== Exercise directions ==
A word-for-word reproduction of the data below is needed, with no pictures in it.

== Data provided ==
== Segment start ==

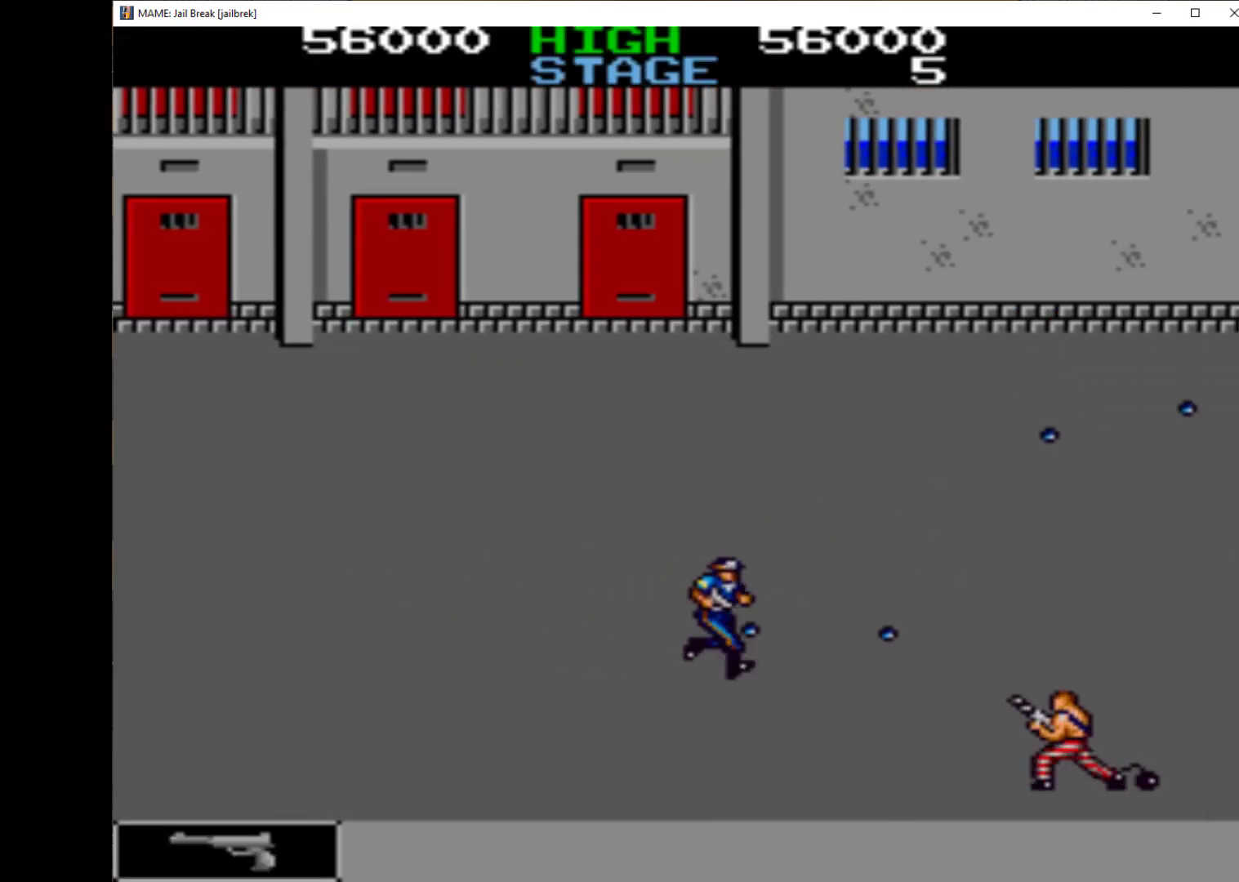
{"keys": ["left", "q"], "events": [[67, "down", "up"], [67, "q", "up"], [133, "q", "down"], [233, "q", "up"], [300, "down", "down"], [300, "q", "down"], [367, "q", "up"], [467, "left", "down"], [467, "q", "down"], [500, "down", "up"], [500, "right", "up"]]}
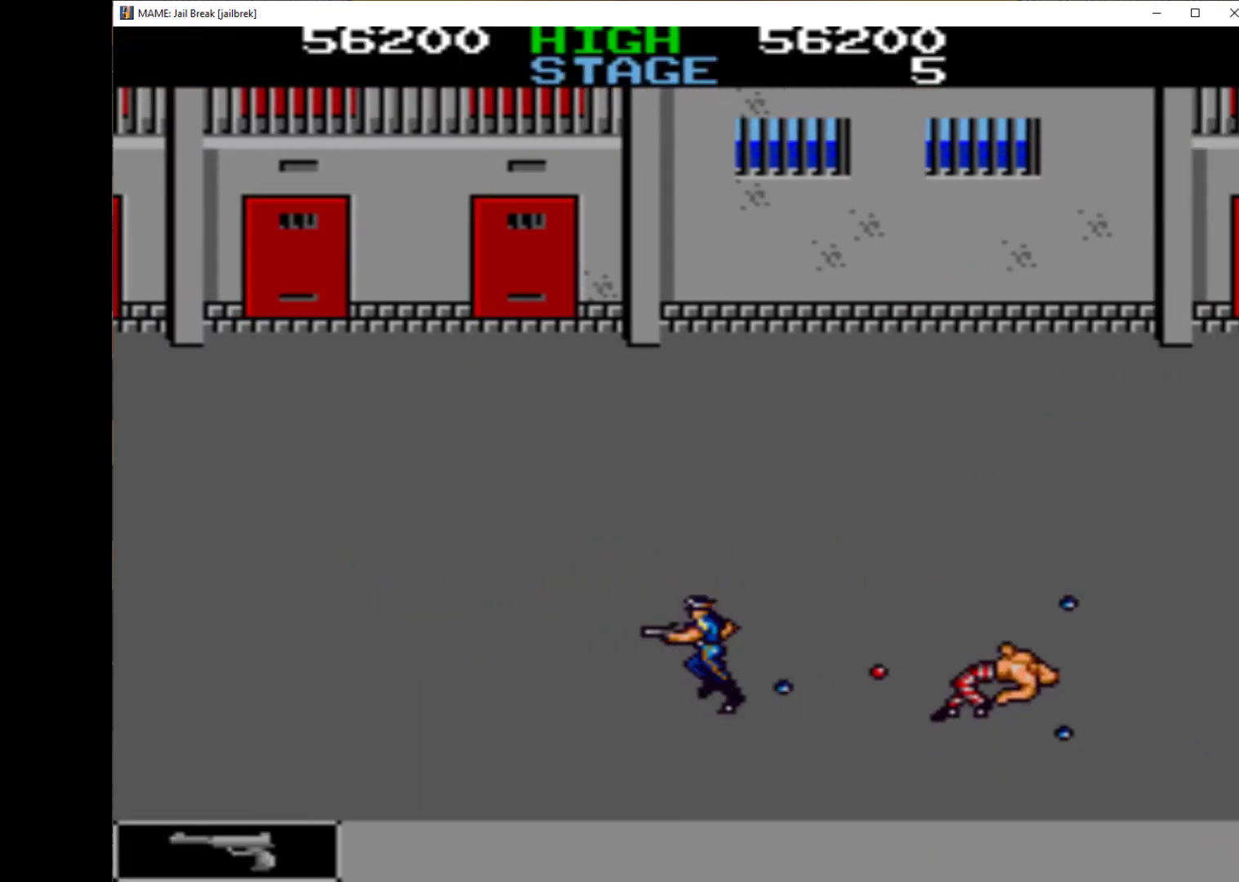
{"keys": ["q", "right"], "events": [[67, "q", "up"], [133, "down", "down"], [133, "q", "down"], [200, "q", "up"], [233, "q", "down"], [267, "right", "down"], [400, "down", "up"], [400, "left", "up"]]}
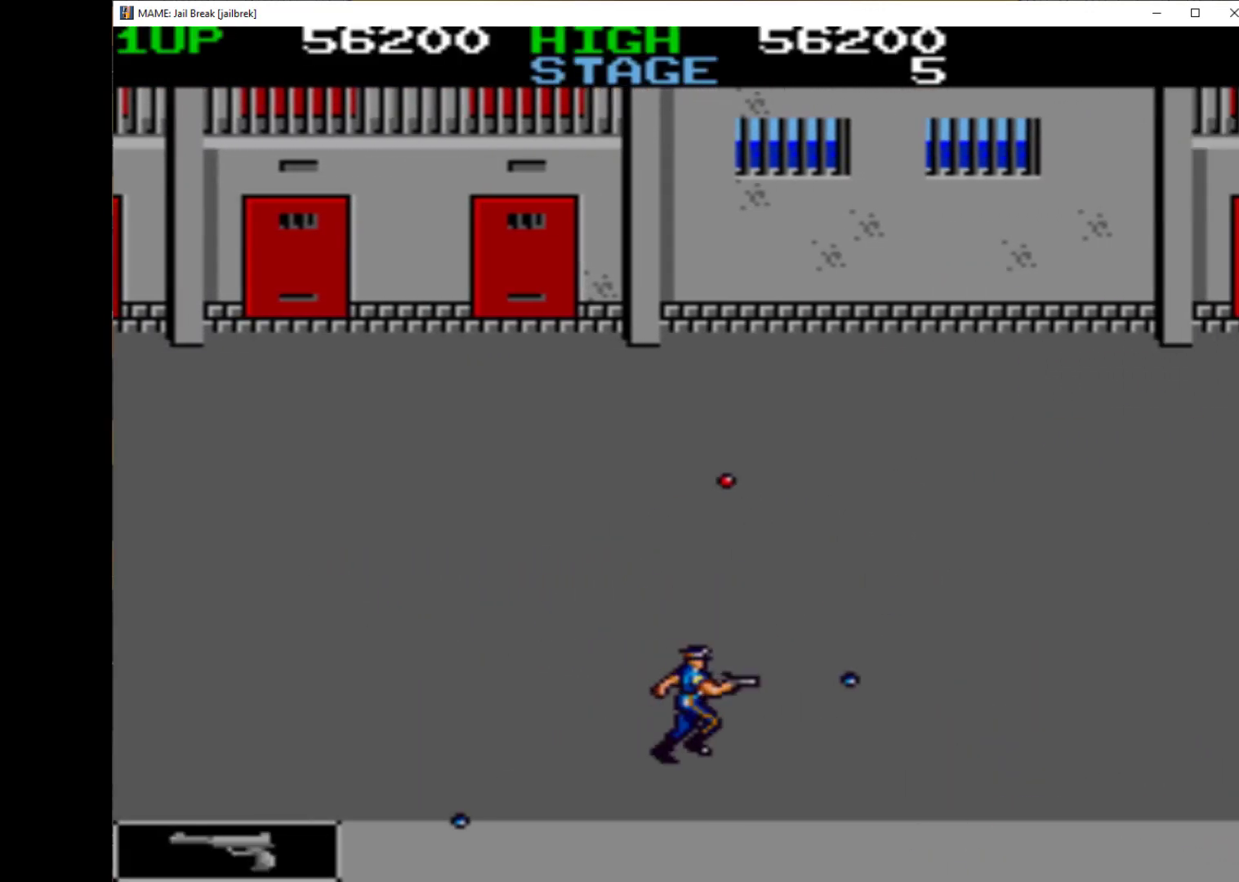
{"keys": ["q", "right", "up"], "events": [[33, "q", "up"], [67, "up", "down"], [133, "q", "down"], [200, "q", "up"], [200, "up", "up"], [233, "q", "down"], [367, "q", "up"], [467, "q", "down"], [467, "up", "down"]]}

== Segment end ==

== Answer to the problem ==
{"keys": ["left", "q"], "events": [[67, "down", "up"], [67, "q", "up"], [133, "q", "down"], [233, "q", "up"], [300, "down", "down"], [300, "q", "down"], [367, "q", "up"], [467, "left", "down"], [467, "q", "down"], [500, "down", "up"], [500, "right", "up"]]}
{"keys": ["q", "right"], "events": [[67, "q", "up"], [133, "down", "down"], [133, "q", "down"], [200, "q", "up"], [233, "q", "down"], [267, "right", "down"], [400, "down", "up"], [400, "left", "up"]]}
{"keys": ["q", "right", "up"], "events": [[33, "q", "up"], [67, "up", "down"], [133, "q", "down"], [200, "q", "up"], [200, "up", "up"], [233, "q", "down"], [367, "q", "up"], [467, "q", "down"], [467, "up", "down"]]}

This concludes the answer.